- Task prompt
Which lines of the data below contain the word "entry"? Return each of those lines in full.

-------- Supplied material --------

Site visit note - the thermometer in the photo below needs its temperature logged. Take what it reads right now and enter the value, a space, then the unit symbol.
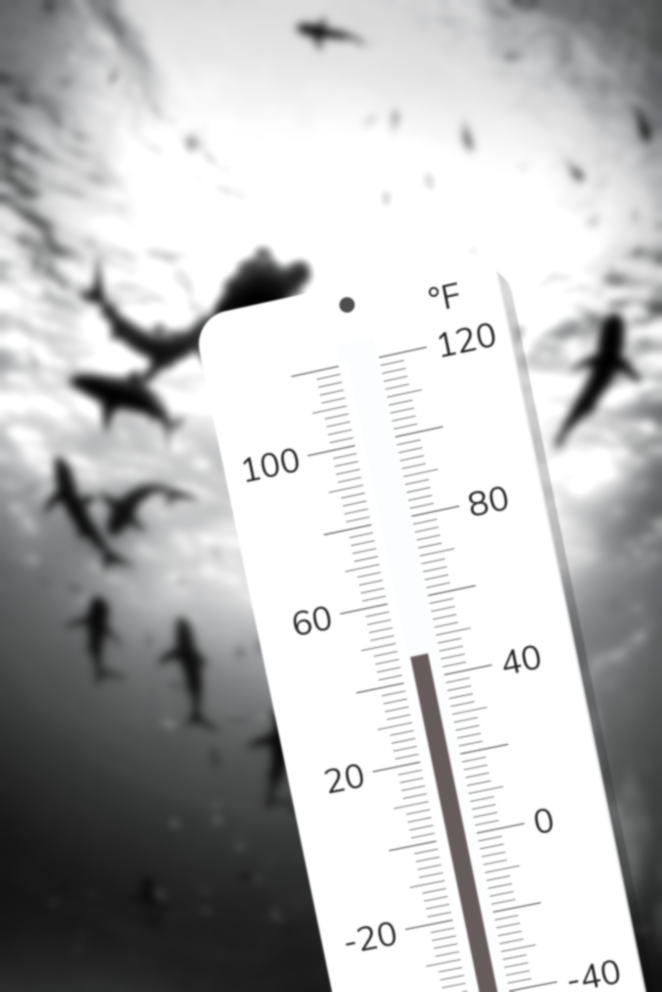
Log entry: 46 °F
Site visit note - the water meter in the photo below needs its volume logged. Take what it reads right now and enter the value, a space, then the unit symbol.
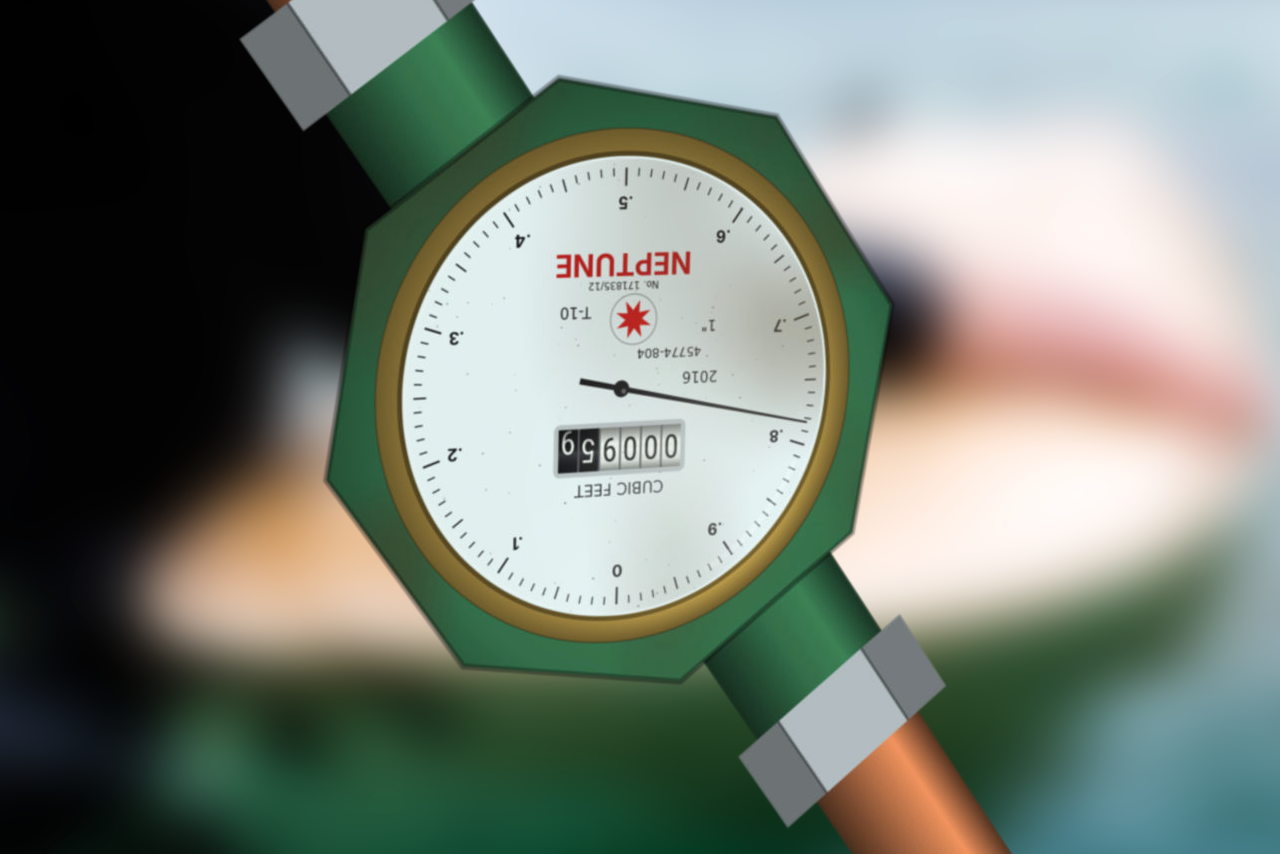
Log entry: 958.78 ft³
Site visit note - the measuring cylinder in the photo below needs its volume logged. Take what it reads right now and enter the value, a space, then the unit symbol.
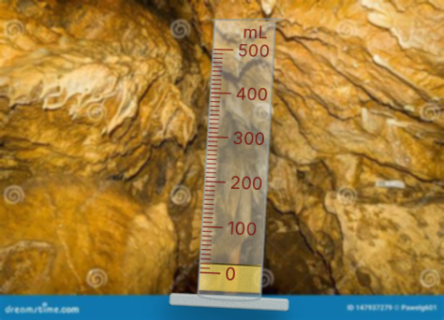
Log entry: 20 mL
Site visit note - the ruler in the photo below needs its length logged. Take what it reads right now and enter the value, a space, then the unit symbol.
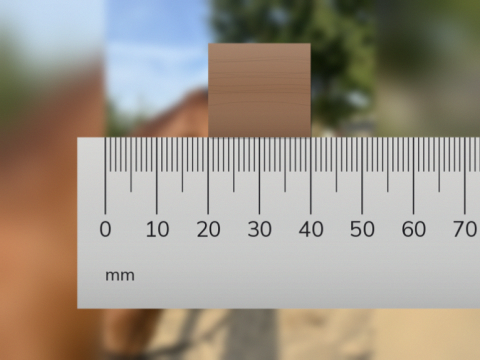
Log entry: 20 mm
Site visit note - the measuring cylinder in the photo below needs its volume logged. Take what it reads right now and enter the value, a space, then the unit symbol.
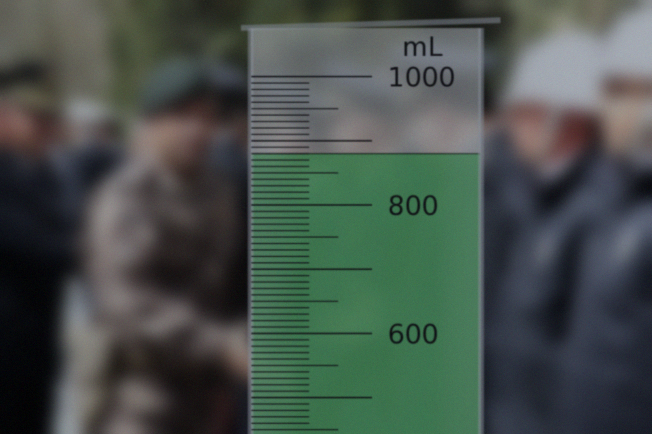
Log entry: 880 mL
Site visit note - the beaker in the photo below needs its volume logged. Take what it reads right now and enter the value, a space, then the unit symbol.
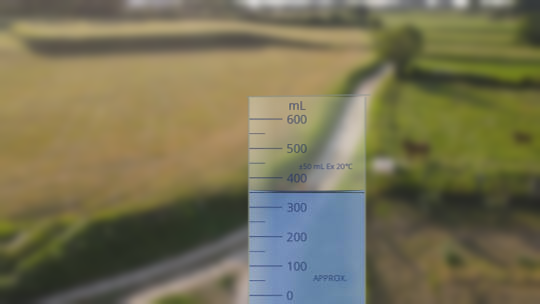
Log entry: 350 mL
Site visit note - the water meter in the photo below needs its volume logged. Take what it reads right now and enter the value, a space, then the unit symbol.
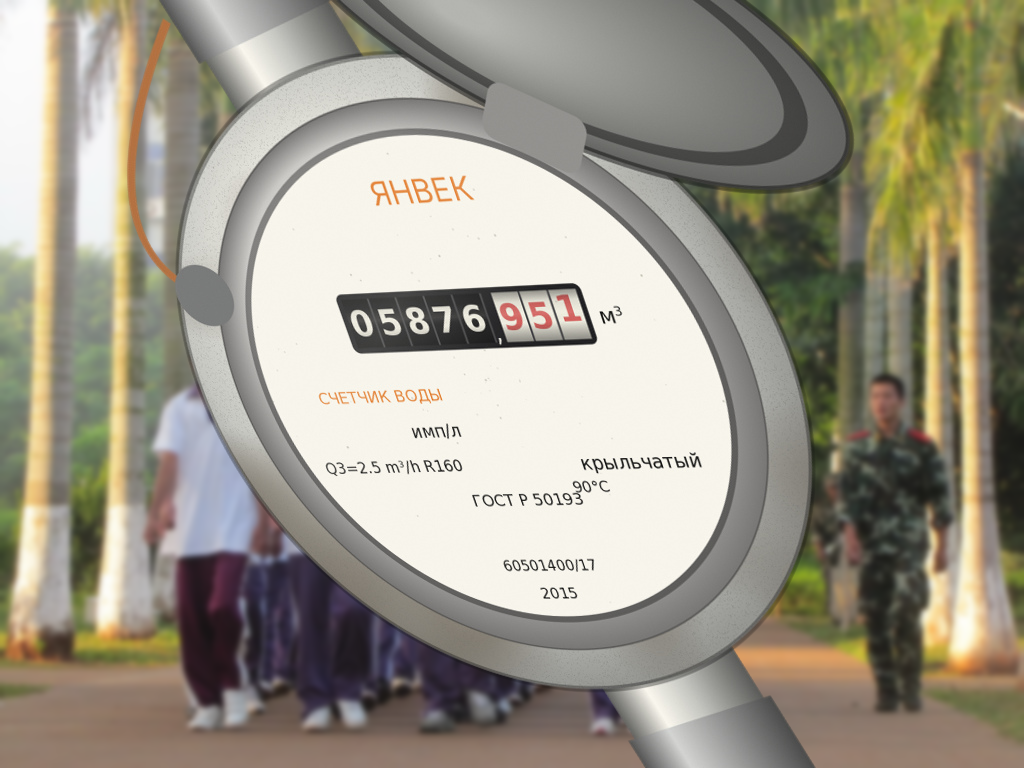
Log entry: 5876.951 m³
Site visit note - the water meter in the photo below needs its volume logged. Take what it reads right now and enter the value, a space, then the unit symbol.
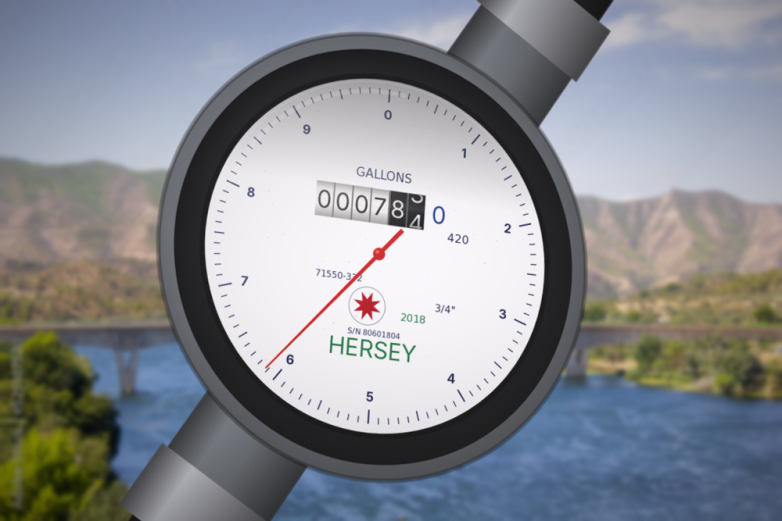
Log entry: 7836.1 gal
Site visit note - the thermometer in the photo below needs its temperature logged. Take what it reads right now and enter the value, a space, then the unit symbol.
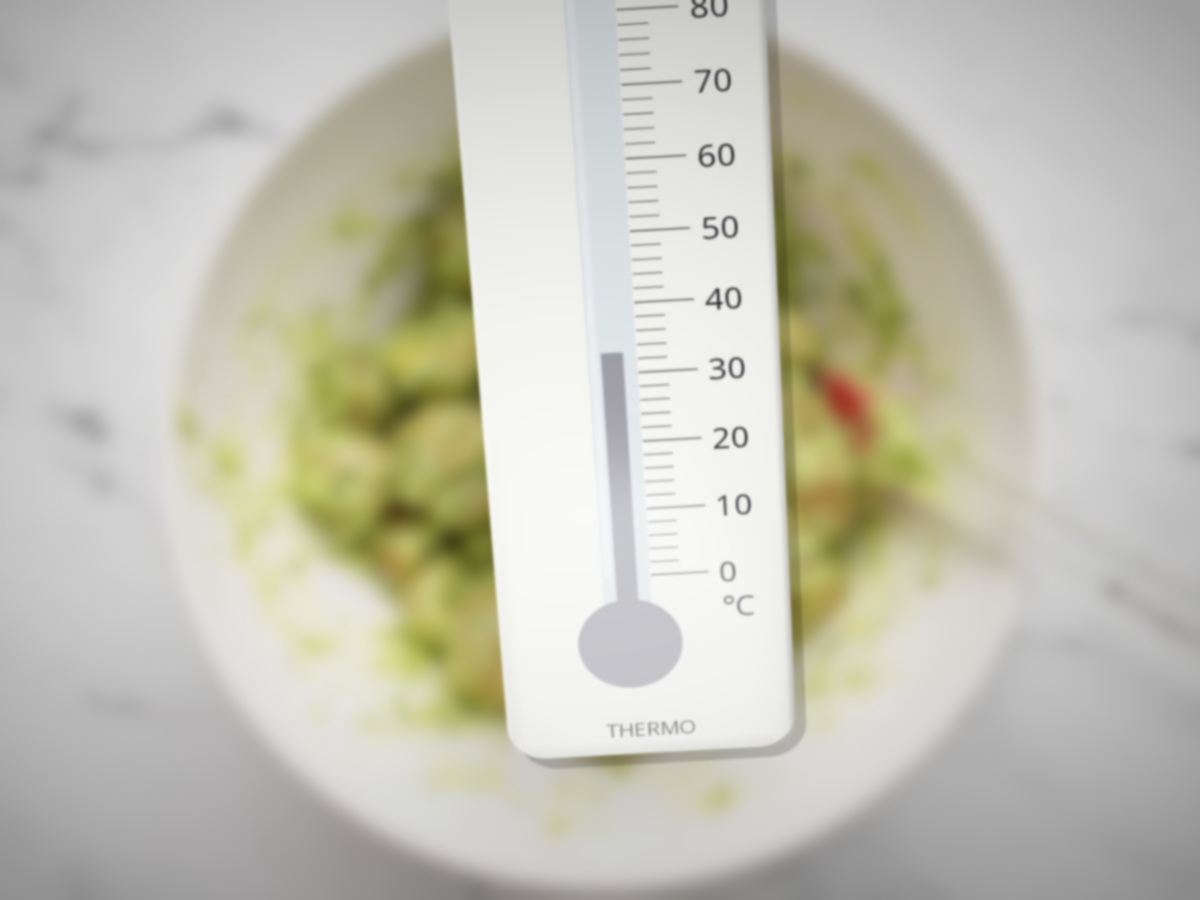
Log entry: 33 °C
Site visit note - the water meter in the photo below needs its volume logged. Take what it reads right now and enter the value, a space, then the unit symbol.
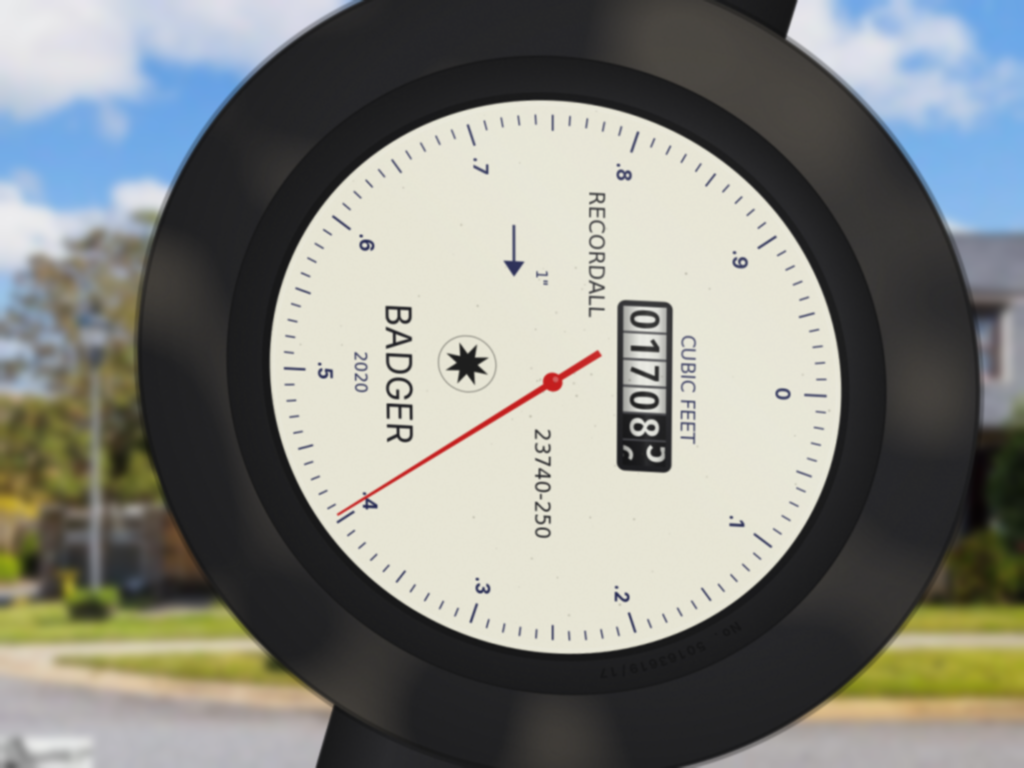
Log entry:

--------

- Exercise answer
Log entry: 46 °F
Log entry: 958.78 ft³
Log entry: 20 mL
Log entry: 20 mm
Log entry: 880 mL
Log entry: 350 mL
Log entry: 5876.951 m³
Log entry: 7836.1 gal
Log entry: 33 °C
Log entry:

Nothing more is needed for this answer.